A real payment flow through the system end to end:
# Register
curl -X POST http://localhost:8080/api/v1/merchants/register \
-H "Content-Type: application/json" \
-d '{"name": "Acme Corp", "email": "merchant@example.com"}'
# Sign and submit payment
TIMESTAMP=$(date +%s)
BODY='{"payeeAccountId":"...","idempotencyKey":"key-001","amount":"250.00","currency":"USD","paymentMethod":{"type":"CARD","token":"tok_test"}}'
SIGNATURE=$(printf '%s.%s' "$TIMESTAMP" "$BODY" | openssl dgst -sha256 -hmac "$API_KEY" -hex | sed 's/^.* //')
curl -X POST http://localhost:8080/api/v1/payments \
-H "Content-Type: application/json" \
-H "X-Merchant-ID: $MERCHANT_ID" \
-H "X-Timestamp: $TIMESTAMP" \
-H "X-Signature: $SIGNATURE" \
-d "$BODY"
# Check the audit trail
curl http://localhost:8080/api/v1/payments/{id}/events \
-H "X-Merchant-ID: $MERCHANT_ID" \
-H "X-Timestamp: $TIMESTAMP" \
-H "X-Signature: $SIGNATURE"
The audit trail response shows every event in the order they occurred:
{
"data": [
{ "eventType": "Payment.Transaction.Initiated", "occurredAt": "..." },
{ "eventType": "Fraud.Assessment.Completed", "occurredAt": "..." },
{ "eventType": "Payment.Transaction.Authorised", "occurredAt": "..." },
{ "eventType": "Ledger.Entry.Posted", "occurredAt": "..." }
]
}
What I Would Fix
A few things I know need improvement and plan to address:
AES encryption mode. The API key encryption currently uses AES/ECB, which is cryptographically weak. ECB does not use an IV, which means identical inputs produce identical outputs. The fix is AES/GCM/NoPadding with a random IV stored alongside the ciphertext.
Committed credentials. The application.properties file has hardcoded development fallback values including a database password and a Gmail app password. Those need to go. The fallback defaults should be empty, and the app should fail fast on startup if required secrets are not provided.
Module boundary violations. The payments module imports directly from audit.service, and notifications imports from merchant.service. Both of those are coupling that should not exist. The merchant email should travel as part of the event payload. The audit trail should be built entirely from events without the payments module needing to call into it.
Fraud rule engine. One threshold check is not a rule engine.
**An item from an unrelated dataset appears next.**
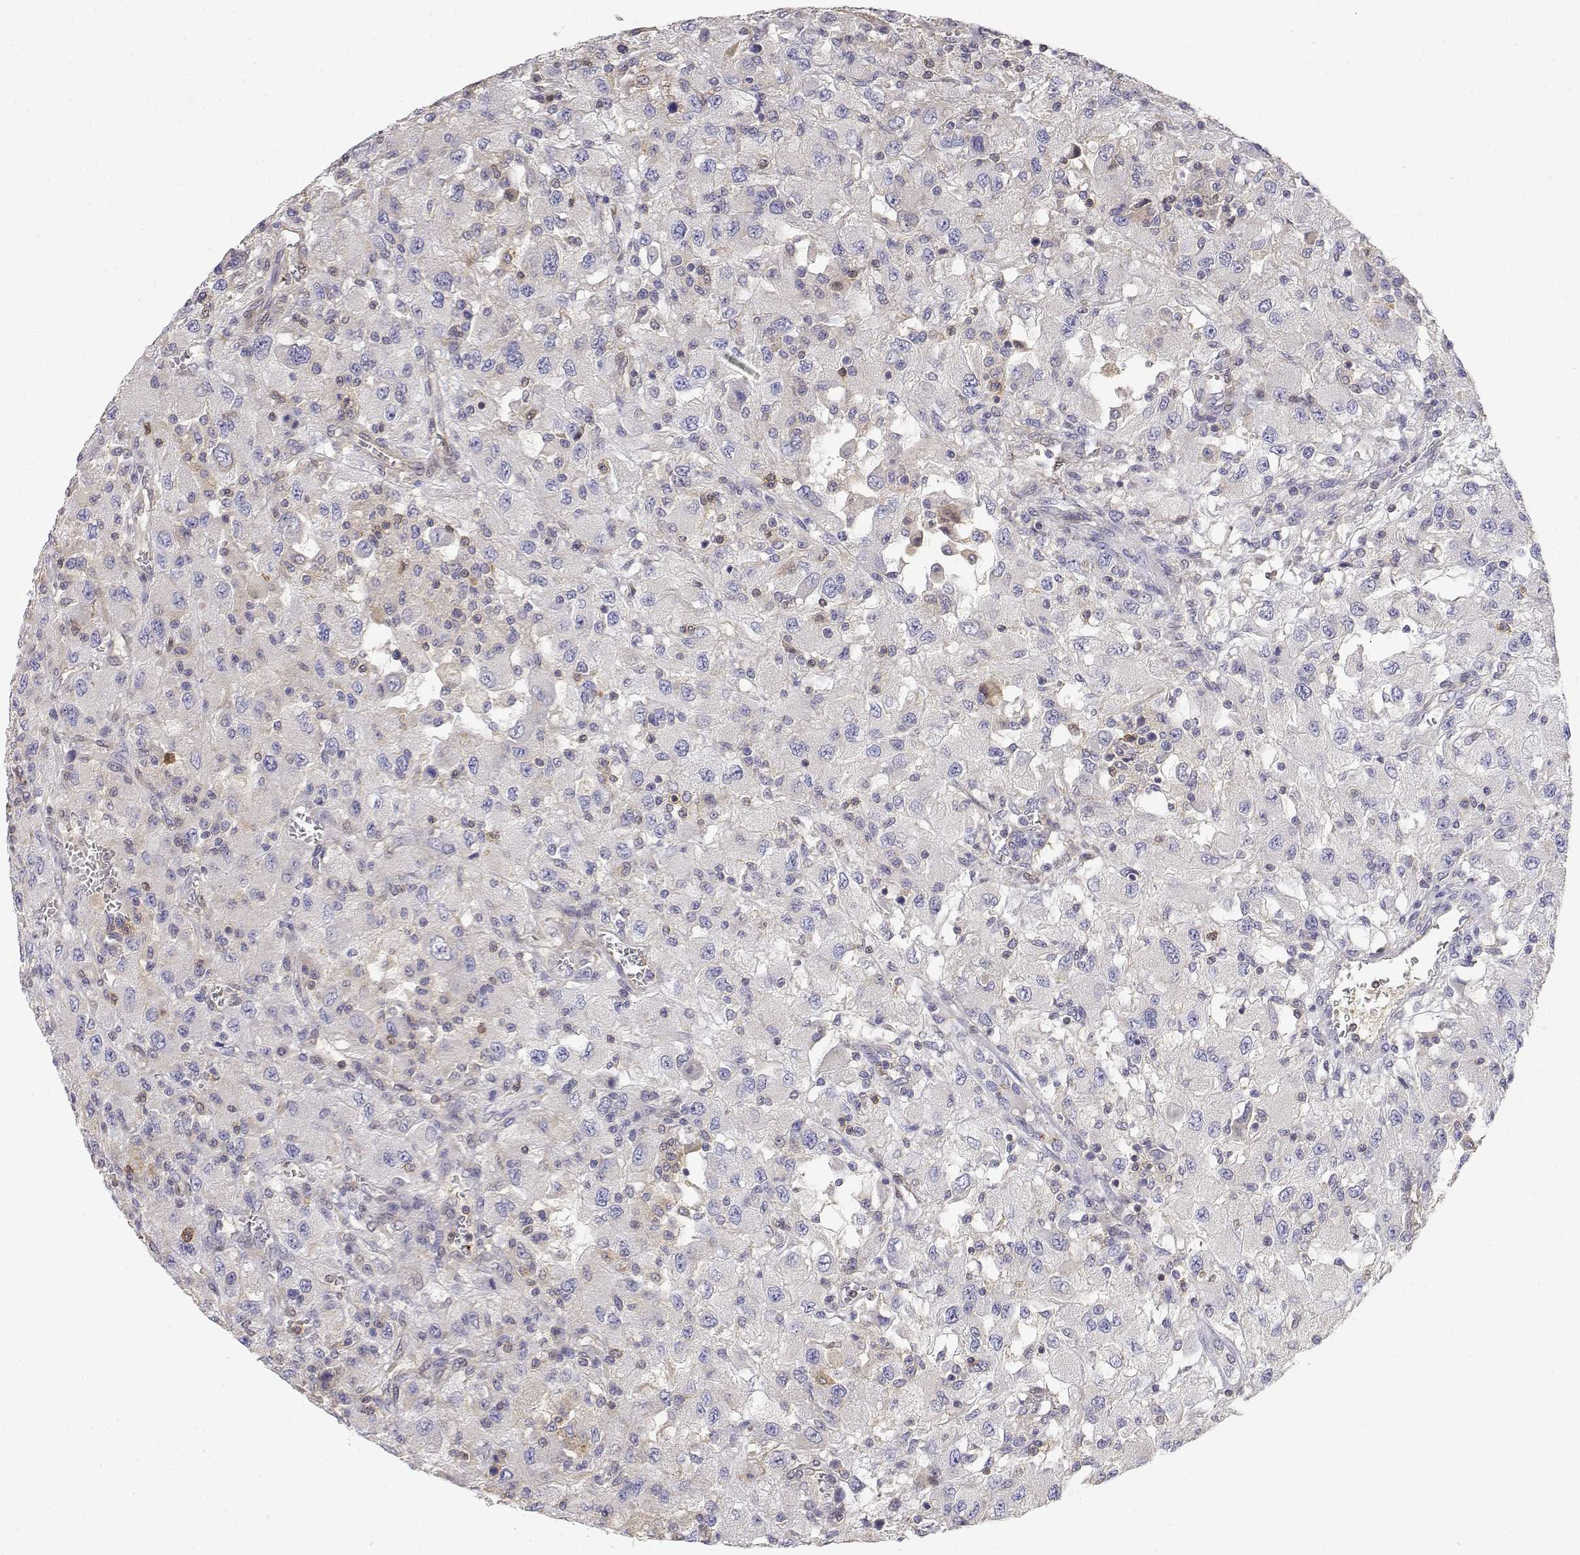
{"staining": {"intensity": "negative", "quantity": "none", "location": "none"}, "tissue": "renal cancer", "cell_type": "Tumor cells", "image_type": "cancer", "snomed": [{"axis": "morphology", "description": "Adenocarcinoma, NOS"}, {"axis": "topography", "description": "Kidney"}], "caption": "Immunohistochemical staining of renal cancer (adenocarcinoma) reveals no significant staining in tumor cells.", "gene": "ADA", "patient": {"sex": "female", "age": 67}}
I want to add multiple configurable rules, a scoring system, and the ability to add new rules without touching the core evaluation logic.
These are not excuses. They are the next things I am building.
What Building This Taught Me
Before this project, I understood event-driven architecture conceptually. I had read about it. After this project, I understand it practically. I know what it feels like to design a system where modules are genuinely decoupled, where adding a new consumer means writing a new listener and not touching any existing code.
I understand why @ApplicationModuleListener exists and why plain @EventListener is not enough for a system where reliability matters. I understand what a domain model with real behaviour looks like versus a data class with getters and setters.
I understand why idempotency is not optional in payment systems. I understand what a Flyway migration strategy looks like and why you want TIMESTAMPTZ over TIMESTAMP. I understand what it means to think about module boundaries before you write the code, not after you have ten thousand lines of entangled logic.
Java is not my first language. But this project has made me significantly more confident with it. The next thing I build in Java will be better because of what I figured out while building this.
The code is on GitHub if you want to look at it. There are issues in it ā I listed them above. But it runs, it is tested, and it does what it says it does.
That is where I am right now. Building the next version.